Fluorescence imaging of green fluorescent protein (GFP) may be used to locate proteins in live cells and fluorescence lifetime imaging (FLIM) may be employed to probe the local microenvironment of proteins. Here we apply FLIM to GFP-tagged proteins at the cell surface and at an inhibitory natural killer (NK) cell immunological synapse (IS). We present a novel quantitative analysis of fluorescence lifetime images that we believe is useful to determine whether apparent FLIM heterogeneity is statistically significant. We observe that, although the variation of observed fluorescence lifetime of GFP-tagged proteins at the cell surface is close to the expected statistical range, the lifetime of GFP-tagged proteins in cells is shorter than recombinant GFP in solution. Furthermore the lifetime of GFP-tagged major histocompatibility complex class I protein is shortened at the inhibitory NK cell IS compared with the unconjugated membrane. Following our previous work demonstrating the ability of FLIM to report the local refractive index of GFP in solution, we speculate that these lifetime variations may indicate local refractive index changes. This application of our method for detecting small but significant differences in fluorescence lifetimes shows how FLIM could be broadly useful in imaging discrete membrane environments for a given protein.

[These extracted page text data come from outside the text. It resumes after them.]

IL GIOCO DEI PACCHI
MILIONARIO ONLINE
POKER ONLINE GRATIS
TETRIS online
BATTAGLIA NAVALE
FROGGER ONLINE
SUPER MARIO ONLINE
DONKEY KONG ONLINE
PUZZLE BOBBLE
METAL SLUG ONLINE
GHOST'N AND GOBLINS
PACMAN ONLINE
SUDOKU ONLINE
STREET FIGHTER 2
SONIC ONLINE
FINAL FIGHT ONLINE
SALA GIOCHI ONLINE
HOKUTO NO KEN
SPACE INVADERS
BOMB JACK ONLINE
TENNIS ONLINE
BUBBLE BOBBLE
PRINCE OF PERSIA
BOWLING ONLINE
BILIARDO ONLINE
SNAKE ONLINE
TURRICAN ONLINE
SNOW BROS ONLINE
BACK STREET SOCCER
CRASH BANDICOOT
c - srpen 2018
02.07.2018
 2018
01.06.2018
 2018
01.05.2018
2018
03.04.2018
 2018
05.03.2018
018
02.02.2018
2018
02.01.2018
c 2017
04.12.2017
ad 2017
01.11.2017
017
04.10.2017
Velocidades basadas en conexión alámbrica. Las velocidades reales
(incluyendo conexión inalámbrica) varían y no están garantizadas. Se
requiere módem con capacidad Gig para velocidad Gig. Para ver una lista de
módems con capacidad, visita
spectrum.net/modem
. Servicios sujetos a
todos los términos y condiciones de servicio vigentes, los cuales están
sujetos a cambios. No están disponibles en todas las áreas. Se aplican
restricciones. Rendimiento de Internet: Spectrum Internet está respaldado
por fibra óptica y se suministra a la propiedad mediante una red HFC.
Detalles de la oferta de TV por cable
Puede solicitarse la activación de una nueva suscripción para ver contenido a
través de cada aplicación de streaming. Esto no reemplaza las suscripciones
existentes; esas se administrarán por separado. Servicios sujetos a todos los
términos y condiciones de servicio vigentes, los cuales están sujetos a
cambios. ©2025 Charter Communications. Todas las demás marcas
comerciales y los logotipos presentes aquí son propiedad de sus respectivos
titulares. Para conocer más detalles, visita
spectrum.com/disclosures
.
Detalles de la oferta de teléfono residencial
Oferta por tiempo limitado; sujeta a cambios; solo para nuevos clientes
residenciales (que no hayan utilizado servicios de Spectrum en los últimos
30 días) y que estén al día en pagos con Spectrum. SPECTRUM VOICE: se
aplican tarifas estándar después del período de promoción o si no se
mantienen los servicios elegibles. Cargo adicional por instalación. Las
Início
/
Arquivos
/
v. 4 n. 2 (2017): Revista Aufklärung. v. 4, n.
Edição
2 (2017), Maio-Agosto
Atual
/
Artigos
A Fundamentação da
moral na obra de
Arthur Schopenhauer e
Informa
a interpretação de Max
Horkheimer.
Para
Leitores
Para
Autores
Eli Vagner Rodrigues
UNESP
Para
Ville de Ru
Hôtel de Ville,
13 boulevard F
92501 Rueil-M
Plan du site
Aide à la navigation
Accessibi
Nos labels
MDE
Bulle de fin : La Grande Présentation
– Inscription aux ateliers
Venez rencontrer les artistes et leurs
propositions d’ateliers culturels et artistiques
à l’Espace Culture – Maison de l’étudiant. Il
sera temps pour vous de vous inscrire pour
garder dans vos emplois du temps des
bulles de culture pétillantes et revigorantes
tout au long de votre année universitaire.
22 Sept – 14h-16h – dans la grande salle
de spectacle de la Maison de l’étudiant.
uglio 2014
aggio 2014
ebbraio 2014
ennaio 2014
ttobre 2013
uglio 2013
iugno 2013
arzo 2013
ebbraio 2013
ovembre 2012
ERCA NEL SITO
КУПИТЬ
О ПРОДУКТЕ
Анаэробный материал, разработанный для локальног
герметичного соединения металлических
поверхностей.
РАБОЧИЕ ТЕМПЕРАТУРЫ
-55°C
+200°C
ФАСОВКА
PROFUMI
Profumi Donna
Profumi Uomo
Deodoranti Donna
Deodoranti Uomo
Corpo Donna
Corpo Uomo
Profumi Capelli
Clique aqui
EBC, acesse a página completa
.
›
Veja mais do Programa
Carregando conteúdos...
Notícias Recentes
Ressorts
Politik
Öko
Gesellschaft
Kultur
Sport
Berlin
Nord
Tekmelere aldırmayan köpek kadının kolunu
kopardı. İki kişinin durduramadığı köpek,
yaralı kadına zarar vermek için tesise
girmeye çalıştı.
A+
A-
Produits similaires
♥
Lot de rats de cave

Optically sectioned fluorescence lifetime imaging using a Nipkow disk microscope and a tunable ultrafast continuum excitation source.

We demonstrate an optically sectioned fluorescence lifetime imaging microscope with a wide-field detector, using a convenient, continuously tunable (435-1150 nm) ultrafast source for fluorescence imaging applications that is derived from a visible supercontinuum generated in a microstructured fiber.

Fluorescence lifetime system for microscopy and multiwell plate imaging with a blue picosecond diode laser.

We report a wide-field fluorescence lifetime imaging (FLIM) system that uses a blue picosecond pulsed diode laser as the excitation source. This represents a significant miniaturization and simplification compared with other time-domain FLIM instruments that should accelerate the development of clinical and real-world applications of FLIM. We have demonstrated this instrument in two configurations: a macroimaging setup applied to multiwell plate assays of chemically and biologically interesting fluorophores and a microscope system that has been applied to imaging of tissue sections. The importance of the adjustable repetition rate of this laser source is discussed with respect to noise reduction and precision in the lifetime determination, illustrating a further significant advantage over conventional mode-locked solid-state lasers.

High-speed wide-field time-gated endoscopic fluorescence-lifetime imaging.

We report the development of a high-speed wide-field fluorescence-lifetime imaging (FLIM) system that provides fluorescence-lifetime images at rates of as many as 29 frames/s. A FLIM multiwell plate reader and a potentially portable FLIM endoscopic system operating at 355-nm excitation have been demonstrated.